Si por el contrario, la participación es baja, hay trampas y hasta violencia, entonces el proceso de Revocación de Mandato habrá sido un fracaso como ejercicio de competencia exclusiva de la ciudadanía. Y es un decir, porque los partidos y diversos actores políticos han andado muy activos.
Es más, la misma normatividad hace del proceso de Revocación de Mandato un ejercicio confuso, ambigüo, limitativo. En un ejercicio ciudadano no debería haber representantes de partidos políticos en ninguno de los consejos del Instituto Estatal Electoral y de Participación Ciudadana de Oaxaca (IEEPCO), empezando por el Consejo General; tampoco en las casillas.
Esa lectura, más o menos, le dio el Tribunal Electoral del Estado de Oaxaca. Pero la Sala Superior del Tribunal Electoral del Poder Judicial de la Federación (TEPJF) dio una lectura distinta: Los partidos sí pueden tener representantes en casillas en un papel de vigilancia de las votaciones.
No se dijo en el Pleno de la Sala Superior, pero el problema es la desconfianza, la cultura del fraude y la fama de tramposos de los partidos políticos y diversos actores. A veces hay desconfianza en la misma autoridad electoral administrativa. Por lo tanto, debe haber vigías o ‘porteros’ partidistas para parar los goles entre sí.

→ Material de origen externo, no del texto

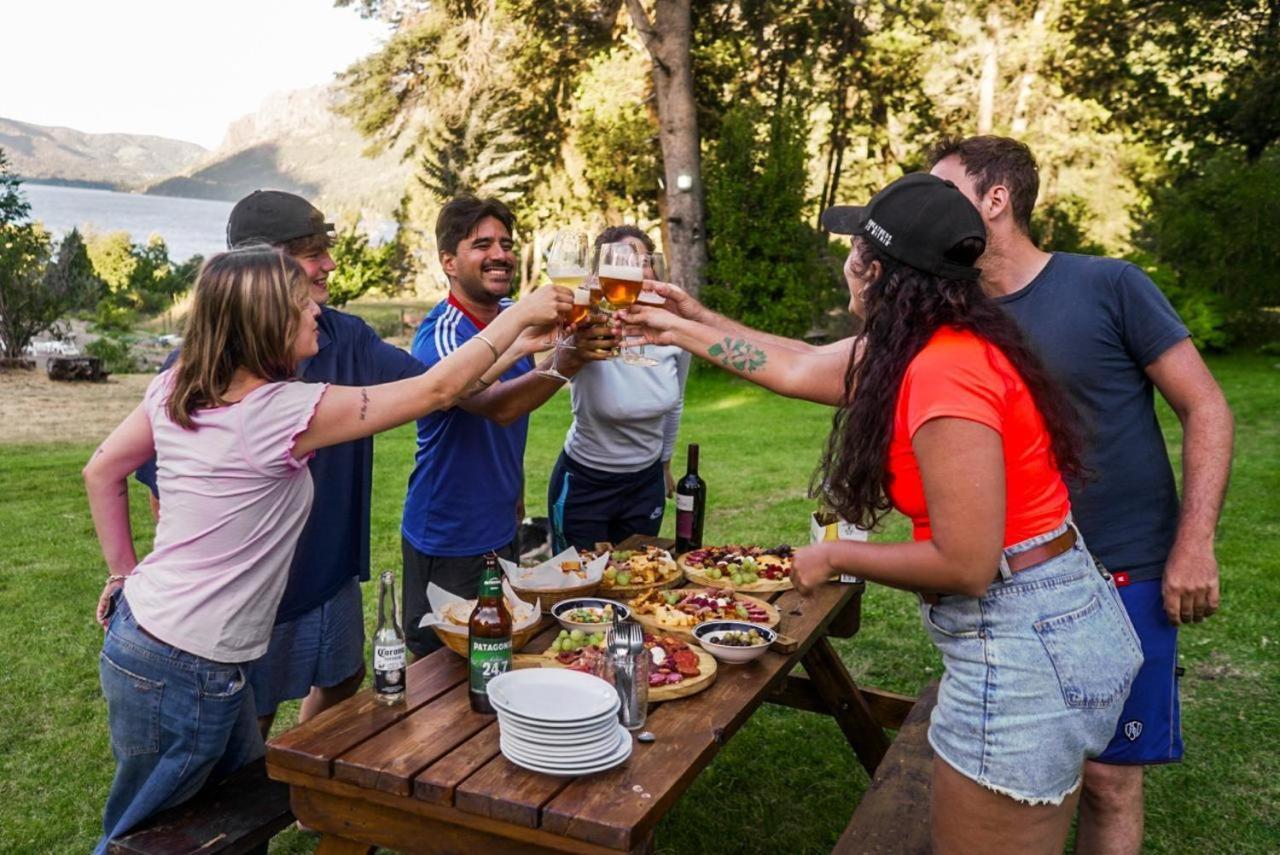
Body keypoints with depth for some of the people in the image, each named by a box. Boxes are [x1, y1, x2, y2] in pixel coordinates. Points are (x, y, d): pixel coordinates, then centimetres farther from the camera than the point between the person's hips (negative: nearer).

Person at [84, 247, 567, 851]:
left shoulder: (172, 390, -2)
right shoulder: (288, 411, -24)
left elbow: (100, 472, 10)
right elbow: (438, 390, -18)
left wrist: (124, 571, 18)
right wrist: (521, 311, -9)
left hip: (138, 625, 8)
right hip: (184, 675, -8)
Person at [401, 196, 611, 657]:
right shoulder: (442, 335, -22)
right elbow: (496, 406, -42)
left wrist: (516, 493, 15)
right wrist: (563, 363, -57)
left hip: (501, 530, 7)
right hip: (447, 540, -7)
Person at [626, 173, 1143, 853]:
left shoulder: (944, 373, -25)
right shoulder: (927, 345, 4)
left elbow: (964, 565, -24)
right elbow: (798, 369, 17)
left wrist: (835, 556, -9)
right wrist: (682, 331, 26)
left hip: (1020, 644, -9)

¿Y por qué no brilló? Por las limitaciones y ambigüedades de la misma ley.
El IEEPCO cumplió cabalmente con lo dispuesto en la convocatoria para el proceso de Revocación de Mandato:
Promovió la participación ciudadana mediante los (limitados) tiempos en radio y televisión que corresponden a esta autoridad electoral, y en sus redes sociales de pocos seguidores.
Colocó información en el micrositio de su página de internet oficial. Pero quién sabe si ello bastó para mantener informada a la ciudadanía sobre la organización del proceso de Revocación de Mandato.
Realizó dos foros de discusión en medios digitales. El formato los hizo densos. Ambos tuvieron buenas moderadoras, pero a las personas panelistas les faltó claridad en las posturas a favor y en contra de la Revocación de Mandato.
Fuera de ahí, el IEEPCO no movió un dedo. Bueno, sí, algunas consejerías concedieron algunas entrevistas en espacios noticiosos. Y eso casi a ruego.
La suficiencia presupuestal no es óbice para haber realizado una más amplia difusión del proceso de Revocación de Mandato. Por ejemplo, mediante conferencias de prensa por parte de las autoridades electorales tras cada sesión del Consejo General para explicar los acuerdos aprobados; incluso, desde las etapas previas.
El hubiera no existe.
Hizo tanta falta la información a detalle, que los medios que concurren a las conferencias de prensa matutinas del gobernador, ahí preguntaban.
Tampoco brilló porque tanto seguidores del partido gobernante (incluso militantes) como la oposición se dedicaron a desvirtuar un ejercicio de naturaleza ciudadana.
En fin, a ver qué pasa en la jornada del próximo domingo.